Segment Open
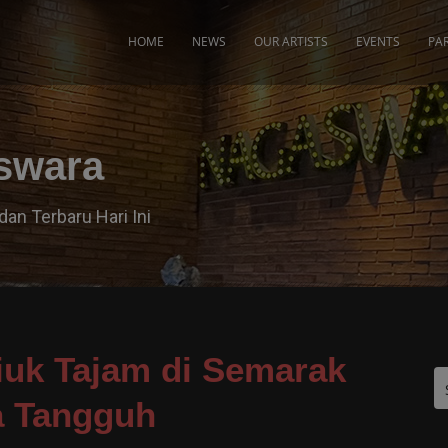
modal-check
HOME
NEWS
OUR ARTISTS
EVENTS
PA
aswara
dan Terbaru Hari Ini
iuk Tajam di Semarak
a Tangguh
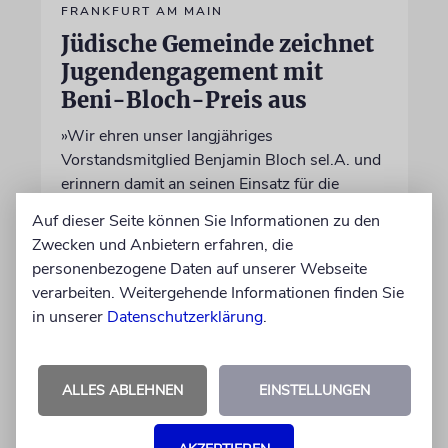
FRANKFURT AM MAIN
Jüdische Gemeinde zeichnet
Jugendengagement mit
Beni-Bloch-Preis aus
»Wir ehren unser langjähriges
Vorstandsmitglied Benjamin Bloch sel.A. und
erinnern damit an seinen Einsatz für die
jüdische Gemeinschaft«, sagt der
Auf dieser Seite können Sie Informationen zu den
Vorstandvorsitzende der Gemeinde, Benjamin
Zwecken und Anbietern erfahren, die
Graumann
personenbezogene Daten auf unserer Webseite
verarbeiten. Weitergehende Informationen finden Sie
01.06.2026
in unserer
Datenschutzerklärung
.
ALLES ABLEHNEN
EINSTELLUNGEN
Segment Closed
### PROBLEM DESCRIPTION
Please render every text line in the listing above as a single numbered list, omitting blank lines and leaving out the pictures.

### RESPONSE TO THE TASK
1. modal-check
2. HOME
3. NEWS
4. OUR ARTISTS
5. EVENTS
6. PA
7. aswara
8. dan Terbaru Hari Ini
9. iuk Tajam di Semarak
10. a Tangguh
11. FRANKFURT AM MAIN
12. Jüdische Gemeinde zeichnet
13. Jugendengagement mit
14. Beni-Bloch-Preis aus
15. »Wir ehren unser langjähriges
16. Vorstandsmitglied Benjamin Bloch sel.A. und
17. erinnern damit an seinen Einsatz für die
18. jüdische Gemeinschaft«, sagt der
19. Auf dieser Seite können Sie Informationen zu den
20. Vorstandvorsitzende der Gemeinde, Benjamin
21. Zwecken und Anbietern erfahren, die
22. Graumann
23. personenbezogene Daten auf unserer Webseite
24. verarbeiten. Weitergehende Informationen finden Sie
25. 01.06.2026
26. in unserer
27. Datenschutzerklärung
28. .
29. ALLES ABLEHNEN
30. EINSTELLUNGEN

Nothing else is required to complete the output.